若他们这一辈谁能独领风骚,非张知劲莫属。
只是,他千好万好,却有一点欠缺。
时人最讲究情分,分得清里外。
偏偏张知劲却不是土生土长的张家人。
对这一点,聪明的人早心照不宣。
张知劲身在其中,更是深有体会。
不过,他终究曾是个流过血的将士,要沉不住气早死在刀剑场上了。
是以,他一直按兵不动,就等着机会呢,果然这一天很快便被他等到了。
由不得张知劲不意气奋发,干劲十足。
人说‘心有灵犀一点通’,刘二女夫妻两个却可能是刚成婚没多久,真没那默契。
此时,对张知劲的心情刘二女并没有感觉出来,她深吸一口气,心里既高兴又担忧。
高兴不必说,族中有学堂,孩子们能读书识字总归是喜事。
而忧心?
望子成龙,望女成凤,自古以来就是当父母的最大愿望,刘二女自然也不例外。
尤其张伯书还因为本身家庭的缘故能识文断字后,作为一个母亲也敢做更大的期望了。
虽然作为一个本分的女人,心也没有那么毒,若别人家的孩子也能读书,这当然是好事,值得她为他们高兴。
可这人一多……
——考取功名的人每次就录取那么多。
人多粥少,这岂不是预示着伯书的机会少了?
这可不妙啊!
张知劲看她不说话,不免扭头去看她,却见她坐立难安,两手都不知道往哪里放,更让人哭笑不得的是——心思还都在脸上摆着呢。
若别人见了这样的,可能会看不起她——觉得她小家子气,上不得台面;也可能义正言辞——觉得她不良善贤惠,自私自利……
相反,这些想法张知劲通通都没有,反而心里还有些说不清的嫉妒酸意涌起。
——对于一个从小孤苦无依长大的人,小时候最盼的就是跟外人起冲突时亲娘能不分青红皂白的向着他。
奈何……
往事真是不堪回首!
越想越烦,不过也让张知劲从往事中回转过来,他摇摇头,仿若将往日那些不快都甩至脑后,快速道:
“有件事要劳烦你!”
“啥?”
刘二女有些迷茫,终于舍得从忧心中抬起头。
“这次族学的事,伯父他们交给我全然处理了。其他的都好说,只是消息传开后,恐怕少不了向你打听信儿的人,这些人当然都得交给你应付。”
刘二女闻言,头一个念头就是头大想推辞,她害怕的话都说不好了:
“这……俺不……”
声音低不可闻。
张知劲恍若未闻,继续交代:
“不仅如此,还有伯父他们的打算也得借机传出去。”
按照张家元他们的意思,既是族学,同族之人自然皆可来上学。
只是,家里毕竟刚刚起势,到底势单力薄了些,那些孩子们所需的笔墨纸砚就得各家自个准备了。

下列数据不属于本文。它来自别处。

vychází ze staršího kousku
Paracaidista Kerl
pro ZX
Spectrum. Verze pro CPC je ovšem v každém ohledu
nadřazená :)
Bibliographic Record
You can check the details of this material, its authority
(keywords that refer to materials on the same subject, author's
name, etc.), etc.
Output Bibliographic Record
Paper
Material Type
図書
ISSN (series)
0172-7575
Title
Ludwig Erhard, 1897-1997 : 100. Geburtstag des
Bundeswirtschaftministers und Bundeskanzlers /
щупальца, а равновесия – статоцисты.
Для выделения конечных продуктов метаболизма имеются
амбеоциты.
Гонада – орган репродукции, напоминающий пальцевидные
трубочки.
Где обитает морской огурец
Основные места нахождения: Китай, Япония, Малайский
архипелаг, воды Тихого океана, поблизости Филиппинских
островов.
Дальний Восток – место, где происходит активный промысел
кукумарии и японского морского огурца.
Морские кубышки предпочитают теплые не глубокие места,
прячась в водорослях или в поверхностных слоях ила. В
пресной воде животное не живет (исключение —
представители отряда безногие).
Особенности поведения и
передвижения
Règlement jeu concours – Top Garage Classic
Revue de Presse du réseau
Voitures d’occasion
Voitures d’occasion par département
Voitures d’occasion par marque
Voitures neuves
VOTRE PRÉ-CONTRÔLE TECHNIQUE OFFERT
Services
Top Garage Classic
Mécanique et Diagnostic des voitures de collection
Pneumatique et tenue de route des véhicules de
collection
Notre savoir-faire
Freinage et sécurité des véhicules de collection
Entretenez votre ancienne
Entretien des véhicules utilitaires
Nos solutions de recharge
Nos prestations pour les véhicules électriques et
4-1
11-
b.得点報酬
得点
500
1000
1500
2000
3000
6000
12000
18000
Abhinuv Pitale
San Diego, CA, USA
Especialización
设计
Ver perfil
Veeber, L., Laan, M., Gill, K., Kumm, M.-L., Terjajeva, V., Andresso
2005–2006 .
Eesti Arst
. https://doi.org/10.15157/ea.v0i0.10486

二则,三百六十行,行行出状元。若孩子们到底不是读书的料,那倒不必硬逼着他们读书。
是以随时可以退学,但只要退学就不能再进。而且最多念到十五岁,若不能有所作为,那只能退学回家了……
一语惊醒梦中人。
从来读书都不是简单的事。
——不仅自己有那份才情能力,最主要还是家里负担的起。
偏偏从古到今,百姓们过得太艰难了,负担不起的人还是占了大多数。
要不然村里人也不会对仅有的几个识字之人那么给面子了。
无疑,比起他人来,年少丧父颇多坎坷的张伯书是幸运的,也是有后福的。
刘二女恍然大悟,放心的同时又有些怅然。
“二女!我给你取个大名如何?”
张知劲心中一动,忽得发声。
“啊?”
刘二女懵了,不明白他怎么想的怎么转了这么个大圈。
不过……取个大名倒是好事。
现今这年月,乡下人过日子多的是随便取个小名糟名叫着就不错的,大名真没几个有。
看刘二女没反对,张知劲越来越兴奋,兴致勃勃的念叨:
“嗯……你属狗。狗最护家,忠贞不二。不如就叫守娘吧!明儿正好一并传出去。”
刘守娘!
刘二女默默的重复了几遍,忽略掉那点猛然间改名的别扭,还挺不错。
张知劲得意了,伸出手来抓住刘二女的手。
“天色不早了,咱们歇下吧!”
刘二女羞红了脸,不敢看他。
“还……没收拾呢,你先……洗……”
哎呀!这真是哪壶不开提哪壶。这说的什么呀,简直此地无银三百两。
刘二女飞快的拾起碗筷跑了。
张知劲看的哈哈大笑。
复又想起今儿的事又是一乐。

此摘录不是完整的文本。